Cracked Casket

I remember it as the day the stars had all hung themselves. The day the wind didn't shake me. The day God died. The day we buried you. The funeral home where the service was held was the only house you had ever wanted to inhabit and the way you laid comfotably in your casket eased my mind by reminding me you were finally home. The sound of shuffling feet and distorted murmurs as people filed through the doors to find a seat vaguely resembled the quiet traffic coming and going from our favorite coffee shop.
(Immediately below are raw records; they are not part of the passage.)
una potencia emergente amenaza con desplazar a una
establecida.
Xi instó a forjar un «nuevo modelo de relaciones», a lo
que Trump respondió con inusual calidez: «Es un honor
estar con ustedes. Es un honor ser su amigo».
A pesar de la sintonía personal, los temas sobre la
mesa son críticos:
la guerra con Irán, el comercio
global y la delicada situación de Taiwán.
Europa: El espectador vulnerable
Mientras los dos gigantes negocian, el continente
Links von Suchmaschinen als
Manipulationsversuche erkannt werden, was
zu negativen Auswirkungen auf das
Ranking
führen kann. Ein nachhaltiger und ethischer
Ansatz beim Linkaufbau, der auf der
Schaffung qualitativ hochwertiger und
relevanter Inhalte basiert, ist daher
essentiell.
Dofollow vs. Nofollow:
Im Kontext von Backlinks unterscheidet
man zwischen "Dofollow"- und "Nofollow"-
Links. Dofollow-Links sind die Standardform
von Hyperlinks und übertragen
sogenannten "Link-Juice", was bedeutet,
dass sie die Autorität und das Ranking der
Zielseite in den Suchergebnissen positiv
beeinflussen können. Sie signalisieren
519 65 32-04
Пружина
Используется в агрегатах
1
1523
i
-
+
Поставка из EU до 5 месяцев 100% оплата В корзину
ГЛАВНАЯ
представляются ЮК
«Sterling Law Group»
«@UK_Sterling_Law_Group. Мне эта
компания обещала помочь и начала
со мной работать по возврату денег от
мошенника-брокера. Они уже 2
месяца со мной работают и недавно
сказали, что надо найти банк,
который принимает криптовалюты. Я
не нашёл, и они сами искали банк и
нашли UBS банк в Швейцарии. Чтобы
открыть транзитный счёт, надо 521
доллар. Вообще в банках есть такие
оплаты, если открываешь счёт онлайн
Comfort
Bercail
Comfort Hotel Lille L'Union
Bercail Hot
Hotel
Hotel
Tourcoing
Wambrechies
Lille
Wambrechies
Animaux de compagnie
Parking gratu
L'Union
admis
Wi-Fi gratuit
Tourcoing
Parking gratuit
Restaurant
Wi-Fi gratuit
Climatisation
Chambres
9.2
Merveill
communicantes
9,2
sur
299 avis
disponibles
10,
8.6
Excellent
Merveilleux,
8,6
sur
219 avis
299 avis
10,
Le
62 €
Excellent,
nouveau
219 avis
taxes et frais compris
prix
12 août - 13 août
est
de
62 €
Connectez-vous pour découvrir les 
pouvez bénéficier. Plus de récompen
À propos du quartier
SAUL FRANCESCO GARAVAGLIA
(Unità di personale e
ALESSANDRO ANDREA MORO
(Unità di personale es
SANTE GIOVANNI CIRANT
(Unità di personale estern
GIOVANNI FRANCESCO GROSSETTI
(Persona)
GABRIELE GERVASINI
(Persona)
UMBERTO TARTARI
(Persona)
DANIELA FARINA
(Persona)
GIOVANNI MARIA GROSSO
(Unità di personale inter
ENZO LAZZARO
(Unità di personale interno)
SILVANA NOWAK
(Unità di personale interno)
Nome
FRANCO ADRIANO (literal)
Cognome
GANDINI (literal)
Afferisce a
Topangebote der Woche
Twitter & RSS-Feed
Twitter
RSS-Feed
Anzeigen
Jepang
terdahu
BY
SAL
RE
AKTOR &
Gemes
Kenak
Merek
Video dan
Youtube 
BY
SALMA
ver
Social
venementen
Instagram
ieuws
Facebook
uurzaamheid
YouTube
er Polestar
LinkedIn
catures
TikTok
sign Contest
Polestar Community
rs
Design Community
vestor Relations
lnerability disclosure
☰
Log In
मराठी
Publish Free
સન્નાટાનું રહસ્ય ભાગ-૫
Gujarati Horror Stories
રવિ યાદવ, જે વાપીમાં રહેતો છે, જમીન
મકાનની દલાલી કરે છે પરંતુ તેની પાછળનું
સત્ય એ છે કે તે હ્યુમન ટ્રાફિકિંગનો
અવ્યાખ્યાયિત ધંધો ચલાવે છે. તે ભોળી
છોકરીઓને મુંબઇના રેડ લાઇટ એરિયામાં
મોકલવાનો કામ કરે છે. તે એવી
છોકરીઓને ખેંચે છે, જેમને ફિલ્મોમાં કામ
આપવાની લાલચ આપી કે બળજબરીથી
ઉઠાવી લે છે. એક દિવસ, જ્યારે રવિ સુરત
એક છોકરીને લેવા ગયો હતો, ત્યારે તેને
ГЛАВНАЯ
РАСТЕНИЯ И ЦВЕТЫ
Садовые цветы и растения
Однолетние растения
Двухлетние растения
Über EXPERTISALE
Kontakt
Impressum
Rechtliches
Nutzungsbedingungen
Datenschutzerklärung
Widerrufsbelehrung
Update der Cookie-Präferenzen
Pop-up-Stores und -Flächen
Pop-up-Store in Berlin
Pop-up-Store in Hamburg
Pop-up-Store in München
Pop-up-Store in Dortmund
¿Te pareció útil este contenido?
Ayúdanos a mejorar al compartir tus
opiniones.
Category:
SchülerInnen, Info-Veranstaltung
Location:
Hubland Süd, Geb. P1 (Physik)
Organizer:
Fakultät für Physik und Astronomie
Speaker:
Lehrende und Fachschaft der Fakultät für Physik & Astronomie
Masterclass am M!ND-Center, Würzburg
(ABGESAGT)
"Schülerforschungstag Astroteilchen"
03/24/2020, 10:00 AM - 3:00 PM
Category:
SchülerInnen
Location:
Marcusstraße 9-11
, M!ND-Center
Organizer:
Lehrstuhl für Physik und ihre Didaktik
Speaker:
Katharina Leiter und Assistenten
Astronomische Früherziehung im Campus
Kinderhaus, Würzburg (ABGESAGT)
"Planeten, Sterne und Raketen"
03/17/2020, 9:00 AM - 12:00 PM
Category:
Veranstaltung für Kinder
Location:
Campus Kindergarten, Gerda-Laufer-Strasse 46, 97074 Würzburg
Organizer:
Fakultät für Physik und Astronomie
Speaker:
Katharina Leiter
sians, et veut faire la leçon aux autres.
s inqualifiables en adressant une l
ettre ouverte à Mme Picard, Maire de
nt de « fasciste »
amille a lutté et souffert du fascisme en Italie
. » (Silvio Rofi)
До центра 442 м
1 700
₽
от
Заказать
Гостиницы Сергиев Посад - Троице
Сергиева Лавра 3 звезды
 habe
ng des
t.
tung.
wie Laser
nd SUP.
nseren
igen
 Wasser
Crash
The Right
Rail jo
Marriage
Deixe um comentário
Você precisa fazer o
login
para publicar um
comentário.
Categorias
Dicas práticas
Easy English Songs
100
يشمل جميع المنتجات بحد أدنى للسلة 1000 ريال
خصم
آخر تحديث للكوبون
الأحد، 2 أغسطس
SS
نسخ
The strangers there always seemed more familiar to you than your own reflection. They still seem more familiar to me than your broken body. As everyone was seated a perfect portrait of fallacy sprung to life. The falsehood of intrinsic compassion went unnoticed by everyone but me. Vigilance toward hypocrisy was something you taught me. The stagnant smell of formaldehyde filled the air, but I'm unsure as to whether it was that which tightened my throat or the sour taste of resentment tinged with longing that filled my throat as I stared at your purple petal eyelids. The same taste your lips always carried when they were pressed to mine. I listened carefully as a pastor who never met you spoke of all the memories you shared. I think the audience was crying more for the life you never had than the necklace you wore proudly in your casket. It is the color of long nights and empty bottles we both collapsed into. Bottles I drained before I arrived. Bottles that will always be fuller than I feel no matter how many times I consume their contents. You liked me hollow anyway. I watched as each person said their final goodbye to the fictional boy with the apocryphal life inhabiting the space that should have belonged to you. An entire obsequies for someone who died long before you took your last breath. I'm still sorry that he stole your show.